:: TEXT EXTRACT
I am increasingly convinced that the technical platforms for Open Innovation exist and are not an impediment for an organisation wishing to use the method to transform and grow.  These platforms are also not new. The open source software community as an example has embraced remote collaboration tools to structure and coordinate their efforts for many years.  Platforms such as IBM Connections or Google G Suite allow organisations to come together and can facilitate Open Innovation initiatives.  

As organisations embrace blockchain for business, the increased trust that this emerging technology can offer takes Open Innovation initiatives to the next level. Blockchain allows organisations to come together and implement a common business process with increased levels of trust, controlled transparency and a complete tamper proof audit trail of who’s done (or owned what), when.  Informed and appropriate use of blockchain can considerably enhance the levels of trust between organisations committed to Open Innovation as a way of transforming together.

So I would argue the technology IS READY and improving all the time.

Cultural climate

Now for the hard part!  The culture needs to be right for Open Innovation to work.  The Barcelona summit was excellent at bringing together organisations who were already embracing Open Innovation and getting considerable sustained advantage from so doing with those using more traditional innovation approaches and wishing to change.  It thus presented an excellent learning opportunity for all delegates.  It also re-enforced my hypothesis that:

(1) Creation of the right cultural climate is an essential pre-requisite for Open Innovation to move from a nice theoretical model to adding real, sustained business value and

(2) Cultural change can only be slow, incremental, very hard to achieve in practice and needs strong leadership.

There are some excellent examples of Open Innovation in action, and these were the focus of case study presentations at the summit.  In my keynote, I highlighted the Linux Foundation Hyperledger Project as an exemplar for cross industry Open Innovation in action.  The project is building a blockchain fabric - or middleware - essentially the “plumbing” needed for a blockchain solution.  The project adopted three key “open” tenants of the Linux Foundation, specifically:

Open Source - the source code developed would be available to all to use, subject only to an open source licence licence agreement

Open Standards - to ensure the eventual interoperability of blockchain solution moving away from the “one (block)chain to rule them all” approach used by some other blockchain fabrics

Open Governance - ensuring the project direction and technical decisions represent the interest of all members.  This ensures that the fabric is suited to the needs of all project sponsors, and not optimised for one organisation or a specific industry.

Since it’s formation in December 2015, the Hyperledger Project has been THE fastest growing Linux Foundation initiative with over 150 members now embracing five sub-projects and three tool builds at the time of writing.  

It’s interesting to speculate on the cause of this success.  Clearly the members have a shared goal of having a blockchain fabric optimised for business and are happy to contribute funds, effort and / or source code to realise their goal and understand the transformational potential that blockchain offers to their organisation.  No better driver to generate the right cultural climate for Open Innovation to flourish!

Understanding culture blockers / enablers for Open Innovation

When different organisations come together to embrace Open Innovation to transform, its essential to understand their business drivers and potential inhibitors to the collaboration.  The four box model shown in Figure 3 is a useful framework for this analysis.
::::
:: STORED ROWS
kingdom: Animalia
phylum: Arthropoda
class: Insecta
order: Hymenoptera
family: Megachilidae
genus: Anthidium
::::
» TASK OBJECTIVE
According to the Open Innovation text, in what month and year was the Hyperledger Project formed?

» WRITTEN RESPONSE
December 2015